Saved data entries:
== == ==

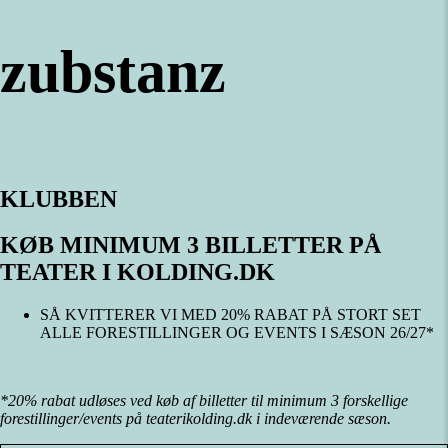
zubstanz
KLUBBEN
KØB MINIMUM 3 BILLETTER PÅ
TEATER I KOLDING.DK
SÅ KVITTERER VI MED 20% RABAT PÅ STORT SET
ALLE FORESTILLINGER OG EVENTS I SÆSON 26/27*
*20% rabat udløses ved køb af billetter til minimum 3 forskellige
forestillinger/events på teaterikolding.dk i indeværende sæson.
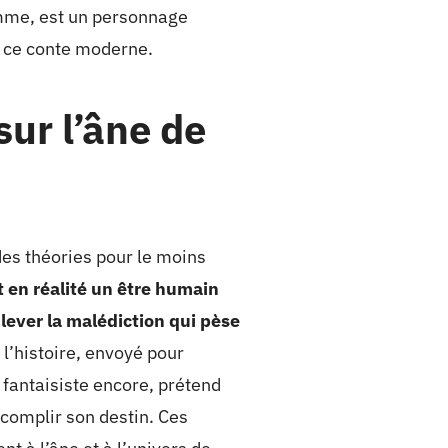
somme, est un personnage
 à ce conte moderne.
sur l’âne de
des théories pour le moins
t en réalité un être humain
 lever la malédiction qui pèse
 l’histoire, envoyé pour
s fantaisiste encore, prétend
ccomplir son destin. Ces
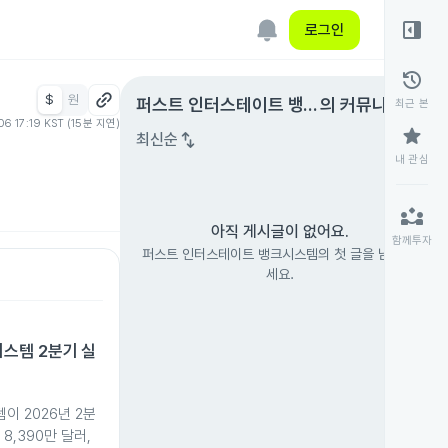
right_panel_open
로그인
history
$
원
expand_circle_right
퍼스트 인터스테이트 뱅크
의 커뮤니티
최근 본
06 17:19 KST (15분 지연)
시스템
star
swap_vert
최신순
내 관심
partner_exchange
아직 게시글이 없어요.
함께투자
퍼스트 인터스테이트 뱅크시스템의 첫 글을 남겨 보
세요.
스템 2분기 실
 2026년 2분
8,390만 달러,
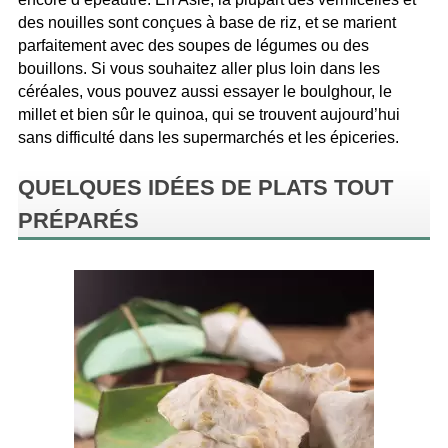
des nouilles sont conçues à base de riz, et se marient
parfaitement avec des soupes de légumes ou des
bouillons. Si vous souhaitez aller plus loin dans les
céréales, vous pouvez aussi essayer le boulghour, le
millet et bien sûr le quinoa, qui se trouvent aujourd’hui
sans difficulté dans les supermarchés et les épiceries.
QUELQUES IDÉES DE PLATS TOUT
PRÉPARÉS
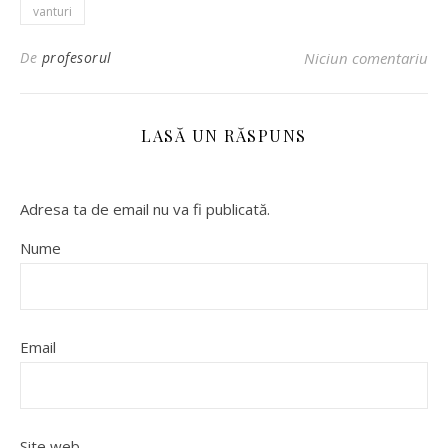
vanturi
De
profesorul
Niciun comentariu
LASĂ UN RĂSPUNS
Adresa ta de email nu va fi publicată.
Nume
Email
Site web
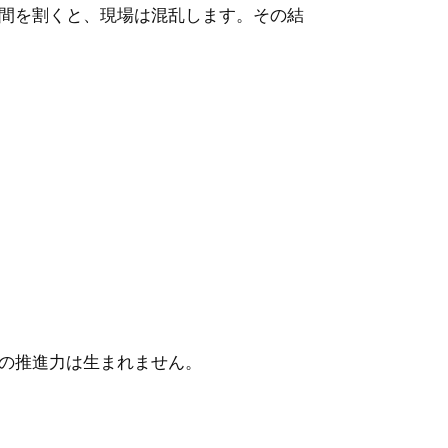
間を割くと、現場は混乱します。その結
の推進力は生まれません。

== == ==

Work instructions: Track down all lines above with the string "vous" and copy them.

Answer area:
bouillons. Si vous souhaitez aller plus loin dans les
céréales, vous pouvez aussi essayer le boulghour, le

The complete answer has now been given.